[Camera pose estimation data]
%%
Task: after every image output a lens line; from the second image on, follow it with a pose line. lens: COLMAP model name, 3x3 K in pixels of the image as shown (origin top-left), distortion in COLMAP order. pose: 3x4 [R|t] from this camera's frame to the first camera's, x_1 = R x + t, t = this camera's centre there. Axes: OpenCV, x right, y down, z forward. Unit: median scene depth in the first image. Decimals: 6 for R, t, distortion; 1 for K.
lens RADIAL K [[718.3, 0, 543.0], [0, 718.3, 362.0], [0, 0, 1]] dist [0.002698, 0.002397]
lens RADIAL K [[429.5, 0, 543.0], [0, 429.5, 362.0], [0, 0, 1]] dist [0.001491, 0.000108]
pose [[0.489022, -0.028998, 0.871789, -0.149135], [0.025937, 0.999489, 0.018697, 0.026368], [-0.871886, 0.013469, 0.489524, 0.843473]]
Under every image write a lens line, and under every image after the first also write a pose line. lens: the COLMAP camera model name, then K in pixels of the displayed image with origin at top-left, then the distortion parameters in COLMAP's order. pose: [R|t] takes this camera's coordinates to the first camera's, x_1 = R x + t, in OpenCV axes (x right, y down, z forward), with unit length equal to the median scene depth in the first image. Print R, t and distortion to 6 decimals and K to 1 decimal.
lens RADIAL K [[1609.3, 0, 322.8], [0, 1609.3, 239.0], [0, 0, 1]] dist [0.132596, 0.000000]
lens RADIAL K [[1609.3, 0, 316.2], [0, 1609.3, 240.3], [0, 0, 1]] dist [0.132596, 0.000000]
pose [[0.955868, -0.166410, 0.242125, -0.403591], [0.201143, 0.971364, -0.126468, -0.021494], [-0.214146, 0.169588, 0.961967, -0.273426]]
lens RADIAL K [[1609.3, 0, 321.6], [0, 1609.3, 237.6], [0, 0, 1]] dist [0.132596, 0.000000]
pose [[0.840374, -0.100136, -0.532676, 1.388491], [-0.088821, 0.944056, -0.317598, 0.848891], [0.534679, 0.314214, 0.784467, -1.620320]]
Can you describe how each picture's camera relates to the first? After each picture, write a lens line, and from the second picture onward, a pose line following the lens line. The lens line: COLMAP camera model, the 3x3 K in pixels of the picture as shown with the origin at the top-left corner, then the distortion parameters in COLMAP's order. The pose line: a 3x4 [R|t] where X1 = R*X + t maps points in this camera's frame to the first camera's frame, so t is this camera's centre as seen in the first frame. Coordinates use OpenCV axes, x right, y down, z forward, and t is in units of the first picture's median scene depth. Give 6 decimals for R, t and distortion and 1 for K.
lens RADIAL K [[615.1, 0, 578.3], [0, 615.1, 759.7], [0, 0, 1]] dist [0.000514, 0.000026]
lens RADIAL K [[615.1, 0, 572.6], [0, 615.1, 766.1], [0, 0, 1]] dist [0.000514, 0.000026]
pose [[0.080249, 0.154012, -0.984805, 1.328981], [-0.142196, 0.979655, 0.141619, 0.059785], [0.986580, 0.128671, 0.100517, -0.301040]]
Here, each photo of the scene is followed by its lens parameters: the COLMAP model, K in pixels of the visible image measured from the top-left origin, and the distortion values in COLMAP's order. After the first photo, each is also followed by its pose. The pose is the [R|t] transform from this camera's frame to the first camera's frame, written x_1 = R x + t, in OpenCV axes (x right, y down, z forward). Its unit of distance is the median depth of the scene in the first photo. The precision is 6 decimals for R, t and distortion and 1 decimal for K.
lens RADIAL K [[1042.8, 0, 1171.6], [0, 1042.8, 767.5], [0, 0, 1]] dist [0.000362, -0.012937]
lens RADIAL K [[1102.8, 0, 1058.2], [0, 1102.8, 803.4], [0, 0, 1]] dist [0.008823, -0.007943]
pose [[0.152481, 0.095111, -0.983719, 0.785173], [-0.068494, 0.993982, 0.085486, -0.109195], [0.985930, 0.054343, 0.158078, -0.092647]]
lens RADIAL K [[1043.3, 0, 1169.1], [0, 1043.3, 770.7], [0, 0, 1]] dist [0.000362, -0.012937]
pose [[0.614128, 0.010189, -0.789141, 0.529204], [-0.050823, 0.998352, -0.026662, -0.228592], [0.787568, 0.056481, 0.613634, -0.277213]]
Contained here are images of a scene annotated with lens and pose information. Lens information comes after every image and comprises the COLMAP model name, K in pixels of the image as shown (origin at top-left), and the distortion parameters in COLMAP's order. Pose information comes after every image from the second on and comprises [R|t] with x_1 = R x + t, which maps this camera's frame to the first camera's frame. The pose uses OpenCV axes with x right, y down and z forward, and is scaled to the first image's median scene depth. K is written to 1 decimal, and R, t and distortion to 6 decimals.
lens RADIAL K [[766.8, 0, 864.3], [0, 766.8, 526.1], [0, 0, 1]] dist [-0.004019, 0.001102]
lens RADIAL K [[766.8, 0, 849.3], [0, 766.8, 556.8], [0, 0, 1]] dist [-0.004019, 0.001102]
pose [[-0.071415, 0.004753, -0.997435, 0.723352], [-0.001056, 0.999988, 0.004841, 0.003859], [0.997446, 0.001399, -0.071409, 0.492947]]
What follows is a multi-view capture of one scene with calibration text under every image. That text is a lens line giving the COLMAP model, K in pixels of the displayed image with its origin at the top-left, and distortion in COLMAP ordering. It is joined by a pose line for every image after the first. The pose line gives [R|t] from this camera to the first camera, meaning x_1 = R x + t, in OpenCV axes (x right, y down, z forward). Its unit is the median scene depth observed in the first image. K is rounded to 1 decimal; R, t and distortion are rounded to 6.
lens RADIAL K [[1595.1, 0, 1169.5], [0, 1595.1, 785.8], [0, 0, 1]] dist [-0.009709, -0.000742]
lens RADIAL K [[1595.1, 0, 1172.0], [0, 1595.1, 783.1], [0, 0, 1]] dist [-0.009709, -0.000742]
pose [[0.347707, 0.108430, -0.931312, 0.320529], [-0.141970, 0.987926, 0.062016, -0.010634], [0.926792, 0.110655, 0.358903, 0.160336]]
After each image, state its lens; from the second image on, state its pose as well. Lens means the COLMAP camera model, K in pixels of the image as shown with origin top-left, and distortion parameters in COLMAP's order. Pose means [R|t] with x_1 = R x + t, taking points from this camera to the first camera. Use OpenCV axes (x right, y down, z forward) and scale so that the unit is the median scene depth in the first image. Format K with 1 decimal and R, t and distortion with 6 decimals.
%%
» **Problem**:
Rewrite these lines with "top-left" changed to "upper-left" wherever it occurs, leaving everything else as it is.

» **Expected answer**:
Task: after every image output a lens line; from the second image on, follow it with a pose line. lens: COLMAP model name, 3x3 K in pixels of the image as shown (origin upper-left), distortion in COLMAP order. pose: 3x4 [R|t] from this camera's frame to the first camera's, x_1 = R x + t, t = this camera's centre there. Axes: OpenCV, x right, y down, z forward. Unit: median scene depth in the first image. Decimals: 6 for R, t, distortion; 1 for K.
lens RADIAL K [[718.3, 0, 543.0], [0, 718.3, 362.0], [0, 0, 1]] dist [0.002698, 0.002397]
lens RADIAL K [[429.5, 0, 543.0], [0, 429.5, 362.0], [0, 0, 1]] dist [0.001491, 0.000108]
pose [[0.489022, -0.028998, 0.871789, -0.149135], [0.025937, 0.999489, 0.018697, 0.026368], [-0.871886, 0.013469, 0.489524, 0.843473]]
Under every image write a lens line, and under every image after the first also write a pose line. lens: the COLMAP camera model name, then K in pixels of the displayed image with origin at upper-left, then the distortion parameters in COLMAP's order. pose: [R|t] takes this camera's coordinates to the first camera's, x_1 = R x + t, in OpenCV axes (x right, y down, z forward), with unit length equal to the median scene depth in the first image. Print R, t and distortion to 6 decimals and K to 1 decimal.
lens RADIAL K [[1609.3, 0, 322.8], [0, 1609.3, 239.0], [0, 0, 1]] dist [0.132596, 0.000000]
lens RADIAL K [[1609.3, 0, 316.2], [0, 1609.3, 240.3], [0, 0, 1]] dist [0.132596, 0.000000]
pose [[0.955868, -0.166410, 0.242125, -0.403591], [0.201143, 0.971364, -0.126468, -0.021494], [-0.214146, 0.169588, 0.961967, -0.273426]]
lens RADIAL K [[1609.3, 0, 321.6], [0, 1609.3, 237.6], [0, 0, 1]] dist [0.132596, 0.000000]
pose [[0.840374, -0.100136, -0.532676, 1.388491], [-0.088821, 0.944056, -0.317598, 0.848891], [0.534679, 0.314214, 0.784467, -1.620320]]
Can you describe how each picture's camera relates to the first? After each picture, write a lens line, and from the second picture onward, a pose line following the lens line. The lens line: COLMAP camera model, the 3x3 K in pixels of the picture as shown with the origin at the upper-left corner, then the distortion parameters in COLMAP's order. The pose line: a 3x4 [R|t] where X1 = R*X + t maps points in this camera's frame to the first camera's frame, so t is this camera's centre as seen in the first frame. Coordinates use OpenCV axes, x right, y down, z forward, and t is in units of the first picture's median scene depth. Give 6 decimals for R, t and distortion and 1 for K.
lens RADIAL K [[615.1, 0, 578.3], [0, 615.1, 759.7], [0, 0, 1]] dist [0.000514, 0.000026]
lens RADIAL K [[615.1, 0, 572.6], [0, 615.1, 766.1], [0, 0, 1]] dist [0.000514, 0.000026]
pose [[0.080249, 0.154012, -0.984805, 1.328981], [-0.142196, 0.979655, 0.141619, 0.059785], [0.986580, 0.128671, 0.100517, -0.301040]]
Here, each photo of the scene is followed by its lens parameters: the COLMAP model, K in pixels of the visible image measured from the upper-left origin, and the distortion values in COLMAP's order. After the first photo, each is also followed by its pose. The pose is the [R|t] transform from this camera's frame to the first camera's frame, written x_1 = R x + t, in OpenCV axes (x right, y down, z forward). Its unit of distance is the median depth of the scene in the first photo. The precision is 6 decimals for R, t and distortion and 1 decimal for K.
lens RADIAL K [[1042.8, 0, 1171.6], [0, 1042.8, 767.5], [0, 0, 1]] dist [0.000362, -0.012937]
lens RADIAL K [[1102.8, 0, 1058.2], [0, 1102.8, 803.4], [0, 0, 1]] dist [0.008823, -0.007943]
pose [[0.152481, 0.095111, -0.983719, 0.785173], [-0.068494, 0.993982, 0.085486, -0.109195], [0.985930, 0.054343, 0.158078, -0.092647]]
lens RADIAL K [[1043.3, 0, 1169.1], [0, 1043.3, 770.7], [0, 0, 1]] dist [0.000362, -0.012937]
pose [[0.614128, 0.010189, -0.789141, 0.529204], [-0.050823, 0.998352, -0.026662, -0.228592], [0.787568, 0.056481, 0.613634, -0.277213]]
Contained here are images of a scene annotated with lens and pose information. Lens information comes after every image and comprises the COLMAP model name, K in pixels of the image as shown (origin at upper-left), and the distortion parameters in COLMAP's order. Pose information comes after every image from the second on and comprises [R|t] with x_1 = R x + t, which maps this camera's frame to the first camera's frame. The pose uses OpenCV axes with x right, y down and z forward, and is scaled to the first image's median scene depth. K is written to 1 decimal, and R, t and distortion to 6 decimals.
lens RADIAL K [[766.8, 0, 864.3], [0, 766.8, 526.1], [0, 0, 1]] dist [-0.004019, 0.001102]
lens RADIAL K [[766.8, 0, 849.3], [0, 766.8, 556.8], [0, 0, 1]] dist [-0.004019, 0.001102]
pose [[-0.071415, 0.004753, -0.997435, 0.723352], [-0.001056, 0.999988, 0.004841, 0.003859], [0.997446, 0.001399, -0.071409, 0.492947]]
What follows is a multi-view capture of one scene with calibration text under every image. That text is a lens line giving the COLMAP model, K in pixels of the displayed image with its origin at the upper-left, and distortion in COLMAP ordering. It is joined by a pose line for every image after the first. The pose line gives [R|t] from this camera to the first camera, meaning x_1 = R x + t, in OpenCV axes (x right, y down, z forward). Its unit is the median scene depth observed in the first image. K is rounded to 1 decimal; R, t and distortion are rounded to 6.
lens RADIAL K [[1595.1, 0, 1169.5], [0, 1595.1, 785.8], [0, 0, 1]] dist [-0.009709, -0.000742]
lens RADIAL K [[1595.1, 0, 1172.0], [0, 1595.1, 783.1], [0, 0, 1]] dist [-0.009709, -0.000742]
pose [[0.347707, 0.108430, -0.931312, 0.320529], [-0.141970, 0.987926, 0.062016, -0.010634], [0.926792, 0.110655, 0.358903, 0.160336]]
After each image, state its lens; from the second image on, state its pose as well. Lens means the COLMAP camera model, K in pixels of the image as shown with origin upper-left, and distortion parameters in COLMAP's order. Pose means [R|t] with x_1 = R x + t, taking points from this camera to the first camera. Use OpenCV axes (x right, y down, z forward) and scale so that the unit is the median scene depth in the first image. Format K with 1 decimal and R, t and distortion with 6 decimals.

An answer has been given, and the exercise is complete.